Study text:

::::::

Updated: Jan 7, 2022

Texy Taco Tuesday

By: Pam Smith, RDN

TTake the guess-work out of cooking and add in the fun, all from your own kitchen! Grab your recipe, grocery list, prep sheet, and wine pairing below, and then cook along with Pam using the video at the bottom of this post! Come join others who are making this meal and many more in the P.S. Flavor!™ Cooking Club group on Facebook at (This meal is from the October 2018 cooking class.)

Want to get the flavors that make this meal magical? They’re all available at!

A colorful meal is not only visually appealing, but it also contains a variety of nutrients and is flavorful and satisfying. Great food that's great for you! - Pam Smith, RDN

Texy Shrimp Tacos

Yields: 4 Servings


  • 1 pound medium or large shrimp

  • 1 tablespoon extra virgin olive oil

  • 1 tablespoon P.S. Flavor!™ Texy Taco

  • Juice of one lime

  • 16 (6 inch) flour or corn tortillas

  • Cabbage Slaw, recipe follows

  • Mocha Citrus Salsa, recipe follows

  • Cilantro Crema, recipe follows


  1. Peel shrimp, remove tails, and devein.

  2. Season shrimp with P.S.Flavor!™ Texy Taco in a bowl, stirring to cover shrimp evenly with seasoning.

  3. Heat sauté pan over medium heat. Add olive oil to pan, heat, then add shrimp and sauté for 3-5 minutes until just done (when pink and no longer translucent). Squeeze fresh lime juice over shrimp, and toss to coat.

  4. To serve, place two tortillas stacked on each plate. Top with one quarter of the Cabbage Slaw, a portion of the shrimp, a heaping tablespoon or two of the Mocha Citrus Salsa, and a tablespoon or so of the Cilantro Crema.

  5. Fold over and eat with gusto!



Cabbage Slaw


  • 2 cups finely shredded green cabbage

  • 1/2 cup thinly sliced red bell pepper

  • 1/3 cup thinly sliced red onion

  • 2 tablespoons seasoned rice wine vinegar

  • 2 tablespoons olive oil

  • 2 teaspoons P.S. Flavor!™ Texy Taco


  1. Combine all ingredients in a bowl. Gently toss,adding additional P.S. Flavor!™ Texy Taco, if needed for taste.

  2. This may be prepared an hour in advance and kept covered and refrigerated.

::::::

Listed entries:
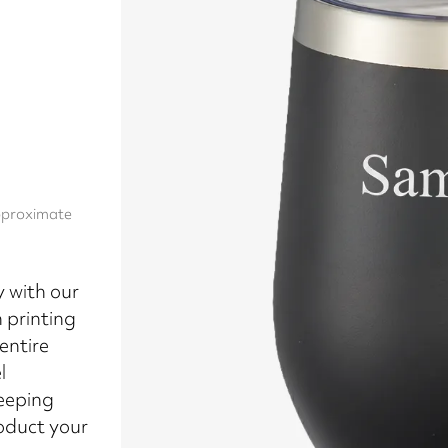
approximate
y with our
 printing
entire
l
eeping
roduct your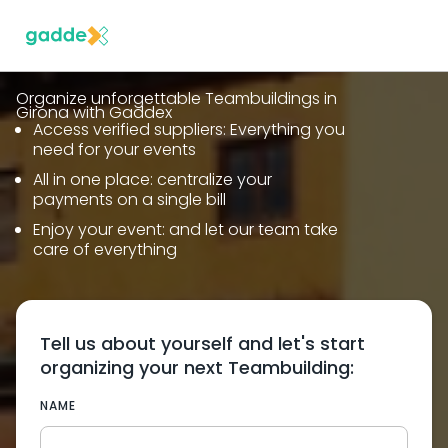
Organize unforgettable Teambuildings in
Girona with Gaddex
Access verified suppliers: Everything you
need for your events
All in one place: centralize your
payments on a single bill
Enjoy your event: and let our team take
care of everything
Tell us about yourself and let's start
organizing your next Teambuilding:
NAME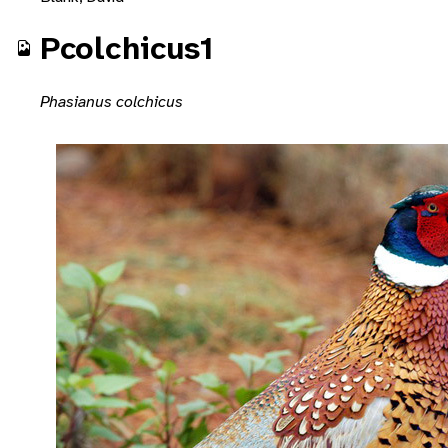
Pcolchicus1
Phasianus colchicus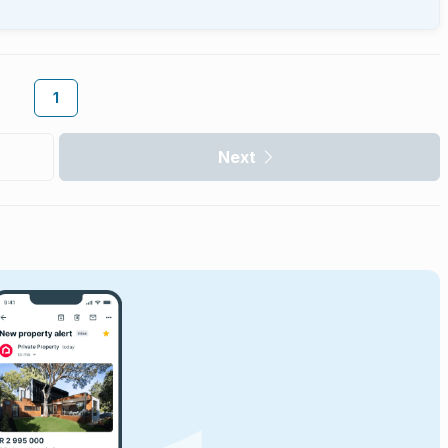
1
Next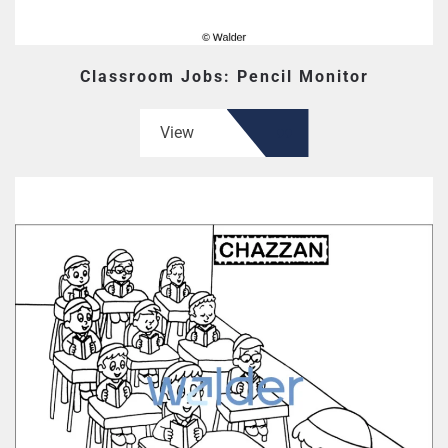
Classroom Jobs: Pencil Monitor
View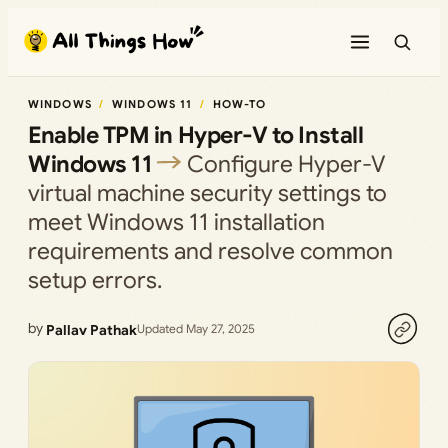
Skip
to
content
WINDOWS
WINDOWS 11
HOW-TO
Enable TPM in Hyper-V to Install
Windows 11
Configure Hyper-V
virtual machine security settings to
meet Windows 11 installation
requirements and resolve common
setup errors.
by
Pallav Pathak
Updated May 27, 2025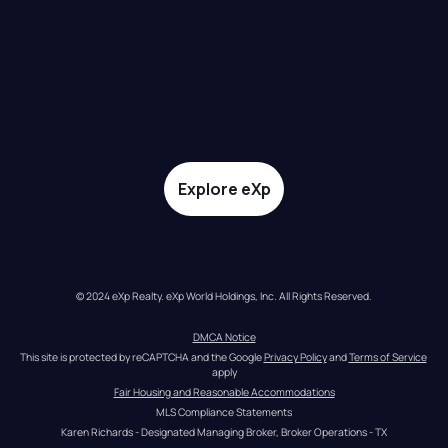
Explore eXp
© 2024 eXp Realty. eXp World Holdings, Inc. All Rights Reserved.
DMCA Notice
This site is protected by reCAPTCHA and the Google 
Privacy Policy
 and 
Terms of Service
apply
Fair Housing and Reasonable Accommodations
MLS Compliance Statements
Karen Richards - Designated Managing Broker, Broker Operations - TX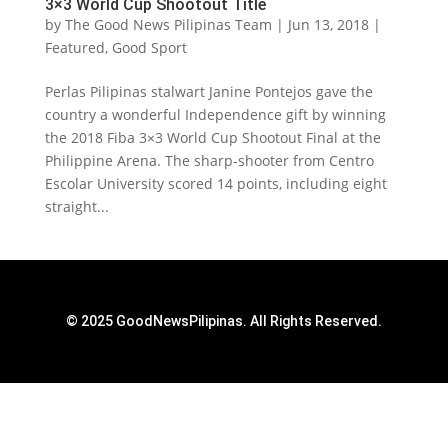
3×3 World Cup Shootout Title
by
The Good News Pilipinas Team
|
Jun 13, 2018
|
Featured
,
Good Sport
Perlas Pilipinas stalwart Janine Pontejos gave the
country a wonderful Independence gift by winning
the 2018 Fiba 3×3 World Cup Shootout Final at the
Philippine Arena. The sharp-shooter from Centro
Escolar University scored 14 points, including eight
straight...
© 2025 GoodNewsPilipinas. All Rights Reserved.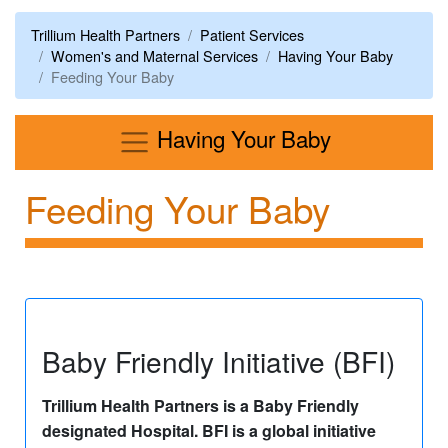
Trillium Health Partners
Patient Services
Women's and Maternal Services
Having Your Baby
Feeding Your Baby
Menu
Having Your Baby
Feeding Your Baby
Baby Friendly Initiative (BFI)
Trillium Health Partners is a Baby Friendly
designated Hospital. BFI is a global initiative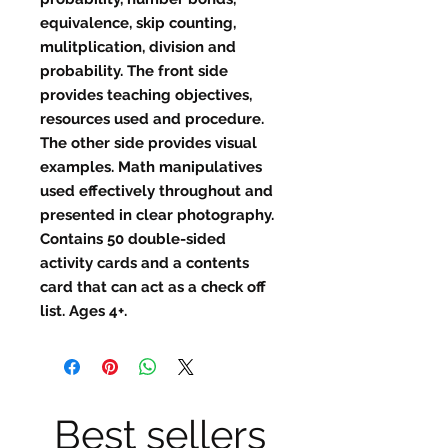
equivalence, skip counting,
mulitplication, division and
probability. The front side
provides teaching objectives,
resources used and procedure.
The other side provides visual
examples. Math manipulatives
used effectively throughout and
presented in clear photography.
Contains 50 double-sided
activity cards and a contents
card that can act as a check off
list. Ages 4+.
Best sellers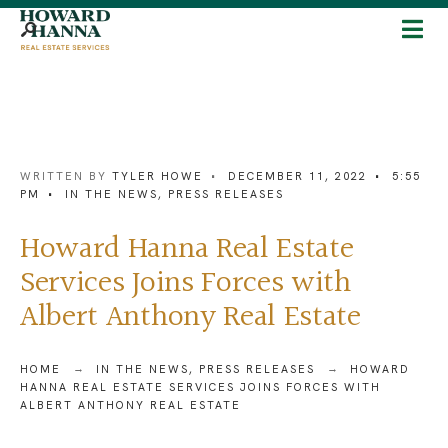
WRITTEN BY
TYLER HOWE
•
DECEMBER 11, 2022
•
5:55
PM
•
IN THE NEWS
,
PRESS RELEASES
Howard Hanna Real Estate
Services Joins Forces with
Albert Anthony Real Estate
HOME
IN THE NEWS
,
PRESS RELEASES
HOWARD
HANNA REAL ESTATE SERVICES JOINS FORCES WITH
ALBERT ANTHONY REAL ESTATE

::::::

Instructions to follow:
Could you carry on the shrimp taco recipe from the point where it stops? The items have nothing to do with the shrimp taco recipe.

Exercise output:
Mocha Citrus Salsa


  • 3 large navel oranges, peeled, segmented, and diced

  • 2 large limes, peeled, segmented, membrane removed, and diced

  • 1 teaspoon chopped fresh cilantro

  • 1 teaspoon seeded and minced jalapeño chile, or to your taste

  • 1 avocado, peeled and diced

  • 2 teaspoons seasoned rice wine vinegar

  • 2 teaspoons olive oil

  • 1 teaspoon P.S. Flavor!™ Mocha Chili


  1. Combine the diced citrus segments in a bowl.

  2. Add all the other ingredients and gently toss to combine.

Cilantro Crema


  • 1/2 cup lite sour cream

  • 3 tablespoons chopped fresh cilantro

  • 1 tablespoon minced scallions, green part only

  • 1 tablespoon lime juice

  • 1 teaspoon P.S. Flavor!™ Texy Taco


  1. Combine all the ingredients and season with P.S.Flavor!™ Texy Taco, adding more to taste, if desired.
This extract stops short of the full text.